La question brûle les lèvres de l’humaniste : « Qu’est-ce qu’il aurait fait votre Jésus ? Vous croyez qu’il aurait rejeté une pauvre femme ? » Quelqu’un pose simplement : il aurait chassé les démons. Le bon sens est dans mon dos. La vérité évangélique. Incompréhensible et inacceptable pour l’humaniste dont la pensée s’ouvre et se referme sur des mots clés. Moi, fidèle à mon rôle de monsieur Loyal qui s’essouffle tout de même, je m’approche d’elle en séducteur, je lui dis : « Vous avez raison. », je m’exprime avec un certain désarroi et une expression de regret. Qu’aurions-nous pu faire ? Avouons que les conditions n’étaient pas réunies pour entrer en dialogue avec le diable. Et je ne suis d’ailleurs pas sûr d’être qualifié pour ça. Je m’assois à côté de l’humaniste. Tout proche. Les humanistes, ça me connaît, j’en ai plein au bureau. On les amadoue avec des formules toutes faites et surtout de l’émotion. C’est dramatique ce que nous venons de vivre…

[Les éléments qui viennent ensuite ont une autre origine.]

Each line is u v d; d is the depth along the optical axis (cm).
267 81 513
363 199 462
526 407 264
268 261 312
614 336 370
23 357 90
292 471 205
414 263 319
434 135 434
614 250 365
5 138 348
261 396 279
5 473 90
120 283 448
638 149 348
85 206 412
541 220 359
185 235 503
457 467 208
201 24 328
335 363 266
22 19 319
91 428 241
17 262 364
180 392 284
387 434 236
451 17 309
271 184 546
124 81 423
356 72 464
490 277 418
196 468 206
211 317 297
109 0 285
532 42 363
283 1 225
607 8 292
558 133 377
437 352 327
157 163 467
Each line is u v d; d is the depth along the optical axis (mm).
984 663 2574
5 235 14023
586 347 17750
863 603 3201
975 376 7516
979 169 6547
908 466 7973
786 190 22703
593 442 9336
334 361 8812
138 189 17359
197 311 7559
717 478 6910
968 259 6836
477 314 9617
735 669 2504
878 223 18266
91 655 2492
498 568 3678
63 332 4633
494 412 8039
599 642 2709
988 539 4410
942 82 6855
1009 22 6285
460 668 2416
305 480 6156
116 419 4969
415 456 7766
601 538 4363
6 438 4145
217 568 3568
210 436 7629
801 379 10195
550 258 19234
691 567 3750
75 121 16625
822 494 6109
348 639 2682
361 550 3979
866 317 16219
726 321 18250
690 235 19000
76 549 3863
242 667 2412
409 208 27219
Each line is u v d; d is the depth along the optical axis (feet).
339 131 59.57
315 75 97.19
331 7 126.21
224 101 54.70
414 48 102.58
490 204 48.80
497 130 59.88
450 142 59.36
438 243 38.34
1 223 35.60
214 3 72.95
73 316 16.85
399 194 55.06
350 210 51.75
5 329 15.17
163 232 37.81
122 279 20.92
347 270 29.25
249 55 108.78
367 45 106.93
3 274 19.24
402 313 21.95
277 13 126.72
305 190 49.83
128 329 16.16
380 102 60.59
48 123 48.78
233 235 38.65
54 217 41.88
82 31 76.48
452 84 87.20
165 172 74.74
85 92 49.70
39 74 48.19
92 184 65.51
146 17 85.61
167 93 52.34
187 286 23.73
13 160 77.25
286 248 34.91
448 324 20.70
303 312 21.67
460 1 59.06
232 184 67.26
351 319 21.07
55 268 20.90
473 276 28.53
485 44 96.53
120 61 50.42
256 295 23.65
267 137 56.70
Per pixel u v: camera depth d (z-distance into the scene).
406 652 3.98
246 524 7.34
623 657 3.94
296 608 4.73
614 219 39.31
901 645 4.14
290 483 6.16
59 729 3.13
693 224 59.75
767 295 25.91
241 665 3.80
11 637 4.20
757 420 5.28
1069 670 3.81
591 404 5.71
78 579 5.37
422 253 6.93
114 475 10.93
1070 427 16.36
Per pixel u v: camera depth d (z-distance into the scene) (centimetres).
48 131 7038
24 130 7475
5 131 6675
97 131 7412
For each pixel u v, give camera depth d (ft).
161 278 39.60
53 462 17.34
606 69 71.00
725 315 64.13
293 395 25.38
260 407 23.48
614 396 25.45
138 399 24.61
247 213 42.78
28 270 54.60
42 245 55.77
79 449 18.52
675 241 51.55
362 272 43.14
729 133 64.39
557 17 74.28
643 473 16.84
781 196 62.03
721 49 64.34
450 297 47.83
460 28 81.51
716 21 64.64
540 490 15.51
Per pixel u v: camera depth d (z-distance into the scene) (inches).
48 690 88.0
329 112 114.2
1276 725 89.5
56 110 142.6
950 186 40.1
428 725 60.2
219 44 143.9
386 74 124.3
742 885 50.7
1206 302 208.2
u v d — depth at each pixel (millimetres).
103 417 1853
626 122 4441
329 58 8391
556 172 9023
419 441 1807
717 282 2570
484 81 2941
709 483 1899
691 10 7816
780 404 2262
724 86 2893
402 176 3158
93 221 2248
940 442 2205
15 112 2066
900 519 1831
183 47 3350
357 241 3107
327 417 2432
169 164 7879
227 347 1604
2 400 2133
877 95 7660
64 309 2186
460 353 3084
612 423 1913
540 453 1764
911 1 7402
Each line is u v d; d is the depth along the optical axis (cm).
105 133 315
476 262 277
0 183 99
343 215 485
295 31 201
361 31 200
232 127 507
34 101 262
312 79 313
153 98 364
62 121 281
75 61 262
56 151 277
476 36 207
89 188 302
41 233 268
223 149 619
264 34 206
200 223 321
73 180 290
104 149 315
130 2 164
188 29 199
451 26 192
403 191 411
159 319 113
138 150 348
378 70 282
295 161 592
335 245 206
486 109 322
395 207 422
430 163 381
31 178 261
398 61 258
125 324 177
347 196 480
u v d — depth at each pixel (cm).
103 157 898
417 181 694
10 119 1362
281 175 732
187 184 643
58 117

Mes auteurs ne parleront plus. On leur a volé leur soirée. Quelque chose d’irrationnel s’est passé. Il faut achever la rencontre, signer quelques livres et fuir ! Le lieu est habité. Il convient dans un premier temps d’accuser le lieu. Dans un deuxième temps, on refera le match. Le match ? Une fable donc. Non, une farce. Nous avons été victimes d’une attaque diabolique. On ne sait pourquoi… Il y a plein d’autres endroits où on parle de la condition humaine et du Christ… Le diable annonce toujours la couleur. Elle avait dit que dans ce genre de soirée, il y avait toujours quelqu’un pour prendre la vedette à la place des auteurs. Elle l’a fait. Elle a fait sa sortie sur Jésus qui n’est pas Dieu. Pas de surprise. Pour le diable, tout est écrit d’avance. Il a déjà perdu. Pas étonnant non plus que l’humaniste soit son alliée, son idiote utile. Celle qui prolonge sa présence dans une fausse charité et l’inversion des rôles. Quant au moine gestapiste inquisiteur et au serveur simplet à la tumeur au cerveau, ils ne sont que des signes avant-coureur, des indices, les détails du diable. Tout est dans l’ordre. La prochaine fois, je prends un service d’ordre.